Mit der anstehenden Kommunalwahl hier in NRW tue ich mich diesmal besonders schwer. Im Laufe der Jahre habe ich schon einiges ausprobiert: regierende Bürgermeister unterstützt, den Wechsel gewählt, mich als Protestwähler positioniert. Wählen gegangen bin ich, seit ich 18 bin, aber immer.
Nun, mit inzwischen 54 Jahren, habe ich mich für einen Weg entschieden, der selbst für mich etwas kurios anmutet. Ich werde am Sonntag in Waltrop die FDP-Kandidatin Melanie Heiber unterstützen – aus Protest und ohne große Erwartungen, aber durchaus mit Hintergedanken.
Waltrop, das 30.000-Einwohner-Städtchen im Kreis Recklinghausen, in dem ich seit den 1970er-Jahren lebe, war einst eine SPD-Hochburg. Viele Jahre regierte in meiner Kindheit und Jugend Bürgermeister Jochen Münzner das Rathaus. In dieser Zeit blühte die Stadt sichtbar auf: Eine Fußgängerzone wurde eingerichtet, ein neuer Stadtpark angelegt usw. In Waltrop ging es uns prima, hier ließ es sich gut leben. Als Lokalpatriot schwärmte ich Freunden und Bekannten von meinem Wohnort vor und zeigte Besuchern gerne die schönen, gepflegten Anlagen der Stadt.
Das alles ist längst Geschichte. Waltrop gehört inzwischen zu den Städten mit der höchsten Pro-Kopf-Verschuldung in NRW. Entsprechend bergab ging es zuletzt mit Infrastruktur und öffentlichen Einrichtungen. Der Vorsprung gegenüber den damals als hässlich empfundenen Nachbarstädten wie Datteln und Castrop-Rauxel ist weitgehend dahin. Heute fällt es mir schwer, Freunden und Bekannten überhaupt noch etwas Vorzeigbares am Ort zu zeigen.
Regiert haben in Waltrop in den vergangenen Jahren Bürgermeister von SPD und CDU. Keinem gelang es, den Niedergang, der ungefähr mit der deutschen Wiedervereinigung einsetzte, aufzuhalten. Erzählt und versprochen wurde vor den Wahlen immer viel, verbessert hat sich eigentlich nichts. Der Abwärtstrend setzte sich stets fort – egal, ob das Bürgermeisteramt mit Willi Scheffers (CDU), Anne Heck-Guthe (SPD), Nicole Moenickes (CDU) oder aktuell Marcel Mittelbach (SPD) besetzt war.

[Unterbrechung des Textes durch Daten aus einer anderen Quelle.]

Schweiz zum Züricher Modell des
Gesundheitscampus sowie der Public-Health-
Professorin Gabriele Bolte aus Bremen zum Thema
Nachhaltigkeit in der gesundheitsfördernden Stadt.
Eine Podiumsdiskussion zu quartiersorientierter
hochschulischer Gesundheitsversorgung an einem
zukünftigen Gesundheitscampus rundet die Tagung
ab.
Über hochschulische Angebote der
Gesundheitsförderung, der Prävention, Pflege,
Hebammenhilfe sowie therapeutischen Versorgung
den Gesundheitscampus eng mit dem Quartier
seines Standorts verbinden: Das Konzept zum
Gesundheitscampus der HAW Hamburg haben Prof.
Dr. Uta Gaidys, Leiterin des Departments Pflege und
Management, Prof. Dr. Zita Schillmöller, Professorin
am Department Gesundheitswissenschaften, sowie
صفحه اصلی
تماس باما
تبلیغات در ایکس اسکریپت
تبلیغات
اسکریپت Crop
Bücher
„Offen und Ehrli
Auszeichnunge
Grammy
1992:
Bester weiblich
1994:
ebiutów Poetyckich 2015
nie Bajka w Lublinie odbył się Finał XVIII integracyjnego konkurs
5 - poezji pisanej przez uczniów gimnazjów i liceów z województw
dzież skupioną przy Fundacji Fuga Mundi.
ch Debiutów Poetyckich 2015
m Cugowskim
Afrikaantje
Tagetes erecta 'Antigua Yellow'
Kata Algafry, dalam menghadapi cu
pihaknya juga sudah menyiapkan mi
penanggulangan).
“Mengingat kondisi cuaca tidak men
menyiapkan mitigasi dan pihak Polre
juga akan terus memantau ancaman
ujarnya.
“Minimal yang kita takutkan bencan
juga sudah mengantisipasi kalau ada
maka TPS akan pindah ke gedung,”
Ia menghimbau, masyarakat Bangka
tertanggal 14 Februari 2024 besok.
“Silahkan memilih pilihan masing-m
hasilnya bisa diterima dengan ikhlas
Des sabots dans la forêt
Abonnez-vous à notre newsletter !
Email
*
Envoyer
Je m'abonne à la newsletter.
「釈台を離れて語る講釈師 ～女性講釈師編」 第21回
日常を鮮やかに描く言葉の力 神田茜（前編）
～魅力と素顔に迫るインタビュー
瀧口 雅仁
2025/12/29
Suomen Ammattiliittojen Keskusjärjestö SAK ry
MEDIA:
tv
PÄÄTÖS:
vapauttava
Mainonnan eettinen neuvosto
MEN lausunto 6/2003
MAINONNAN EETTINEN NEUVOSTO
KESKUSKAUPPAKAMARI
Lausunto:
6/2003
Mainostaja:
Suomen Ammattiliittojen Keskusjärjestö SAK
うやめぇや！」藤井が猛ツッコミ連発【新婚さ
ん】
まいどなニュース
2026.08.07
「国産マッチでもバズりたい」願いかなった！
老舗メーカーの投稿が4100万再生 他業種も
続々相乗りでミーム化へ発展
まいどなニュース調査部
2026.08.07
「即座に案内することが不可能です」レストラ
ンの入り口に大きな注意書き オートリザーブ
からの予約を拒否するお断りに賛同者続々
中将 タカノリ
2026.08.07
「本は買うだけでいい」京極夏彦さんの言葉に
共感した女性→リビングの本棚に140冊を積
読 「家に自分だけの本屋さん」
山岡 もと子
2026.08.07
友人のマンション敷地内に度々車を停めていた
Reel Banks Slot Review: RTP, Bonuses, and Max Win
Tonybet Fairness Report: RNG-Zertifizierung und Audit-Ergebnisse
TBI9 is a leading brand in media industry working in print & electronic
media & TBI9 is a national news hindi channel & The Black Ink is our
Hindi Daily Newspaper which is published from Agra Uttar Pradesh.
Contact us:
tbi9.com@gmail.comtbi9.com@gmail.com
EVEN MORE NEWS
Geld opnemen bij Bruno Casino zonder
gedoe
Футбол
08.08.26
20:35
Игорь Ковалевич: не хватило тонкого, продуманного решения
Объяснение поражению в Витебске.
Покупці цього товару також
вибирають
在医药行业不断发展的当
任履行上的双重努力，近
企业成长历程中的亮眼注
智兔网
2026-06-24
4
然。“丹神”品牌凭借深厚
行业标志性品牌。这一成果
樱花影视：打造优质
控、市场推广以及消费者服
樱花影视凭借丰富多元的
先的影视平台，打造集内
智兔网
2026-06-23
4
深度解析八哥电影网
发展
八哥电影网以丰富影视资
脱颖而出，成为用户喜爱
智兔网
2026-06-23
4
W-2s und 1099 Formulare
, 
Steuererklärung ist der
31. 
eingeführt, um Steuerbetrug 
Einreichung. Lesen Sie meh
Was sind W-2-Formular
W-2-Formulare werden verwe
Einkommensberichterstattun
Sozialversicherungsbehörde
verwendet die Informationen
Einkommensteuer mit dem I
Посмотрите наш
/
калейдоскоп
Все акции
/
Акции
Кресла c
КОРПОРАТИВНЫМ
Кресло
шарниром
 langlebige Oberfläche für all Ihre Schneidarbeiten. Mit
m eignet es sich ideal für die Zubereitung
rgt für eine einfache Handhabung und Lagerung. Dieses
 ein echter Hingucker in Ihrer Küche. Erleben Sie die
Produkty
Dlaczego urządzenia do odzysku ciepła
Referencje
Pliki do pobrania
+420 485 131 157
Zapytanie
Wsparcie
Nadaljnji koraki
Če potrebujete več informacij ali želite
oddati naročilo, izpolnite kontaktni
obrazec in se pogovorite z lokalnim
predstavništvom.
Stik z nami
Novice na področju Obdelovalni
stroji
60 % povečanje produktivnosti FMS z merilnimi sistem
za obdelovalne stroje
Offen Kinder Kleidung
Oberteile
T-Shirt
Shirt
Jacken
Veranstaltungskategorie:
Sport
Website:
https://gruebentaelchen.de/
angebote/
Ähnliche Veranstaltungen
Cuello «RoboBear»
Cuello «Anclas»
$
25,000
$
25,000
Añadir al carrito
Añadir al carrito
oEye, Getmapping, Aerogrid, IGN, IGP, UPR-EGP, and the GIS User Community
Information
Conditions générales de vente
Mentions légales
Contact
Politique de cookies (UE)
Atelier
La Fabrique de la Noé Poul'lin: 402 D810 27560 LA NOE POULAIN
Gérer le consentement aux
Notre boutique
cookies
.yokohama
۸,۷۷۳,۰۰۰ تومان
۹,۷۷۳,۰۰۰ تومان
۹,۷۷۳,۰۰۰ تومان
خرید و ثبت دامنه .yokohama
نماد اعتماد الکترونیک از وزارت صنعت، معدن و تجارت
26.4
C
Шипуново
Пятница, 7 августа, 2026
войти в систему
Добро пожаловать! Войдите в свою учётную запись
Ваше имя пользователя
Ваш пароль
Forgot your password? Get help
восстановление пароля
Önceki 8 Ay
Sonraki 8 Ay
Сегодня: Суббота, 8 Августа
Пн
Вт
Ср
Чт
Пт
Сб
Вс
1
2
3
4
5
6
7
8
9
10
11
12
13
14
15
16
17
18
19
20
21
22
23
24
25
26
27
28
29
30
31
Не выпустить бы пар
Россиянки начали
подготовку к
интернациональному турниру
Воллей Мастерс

Der inzwischen turmhohe Schuldenberg macht es den Amtsinhabern zudem nahezu unmöglich, noch etwas zu bewegen. Was nicht über einen Fördertopf bezahlt wird – egal wie unsinnig es einem Bürger erscheinen mag –, kann nicht bezahlt werden. So lautet, einfach und kurz zusammengefasst, die traurige Gegenwart.
Wen also wählen, wenn am Sonntag der nächste Bürgermeister bestimmt wird? Weder dem amtierenden Bürgermeister Mittelbach noch seinem CDU-Herausforderer Christian Hoppe traue ich eine Trendwende zu. Bleiben noch der Parteilose Claus Volke und FDP-Kandidatin Melanie Heiber. Beide dürften realistisch gesehen keine Chance auf einen Wahlsieg haben.
Nach reiflicher Überlegung habe ich mich dazu entschieden, diesmal die FDP zu wählen. Auch wenn ich einige liberale Gedanken in mir trage, wäre das früher eine Partei gewesen, die für mich nie infrage gekommen wäre. Nachdem sich Melanie Heiber im Internet bei verschiedenen Auftritten jedoch durchaus sympathisch gezeigt hat und ich mich mit vielen ihrer Gedanken und Vorstellungen identifizieren kann, werde ich sie nun mit meiner Stimme aktiv unterstützen.
Ich gebe zu, dass ich ihr keine realistischen Siegchancen einräume und mir auch keine großartigen Verbesserungen für die Entwicklung meiner darbenden Heimatstadt verspreche – selbst wenn sie demnächst den Chefposten im Rathaus übernehmen dürfte. Ich wähle diesmal die FDP-Kandidatin aus einer Mischung aus Trotz und Verbitterung. Traurig, so etwas nach rund 35 Jahren als engagierter Bürger einer Stadt offen zugeben zu müssen. Aber es ist leider so.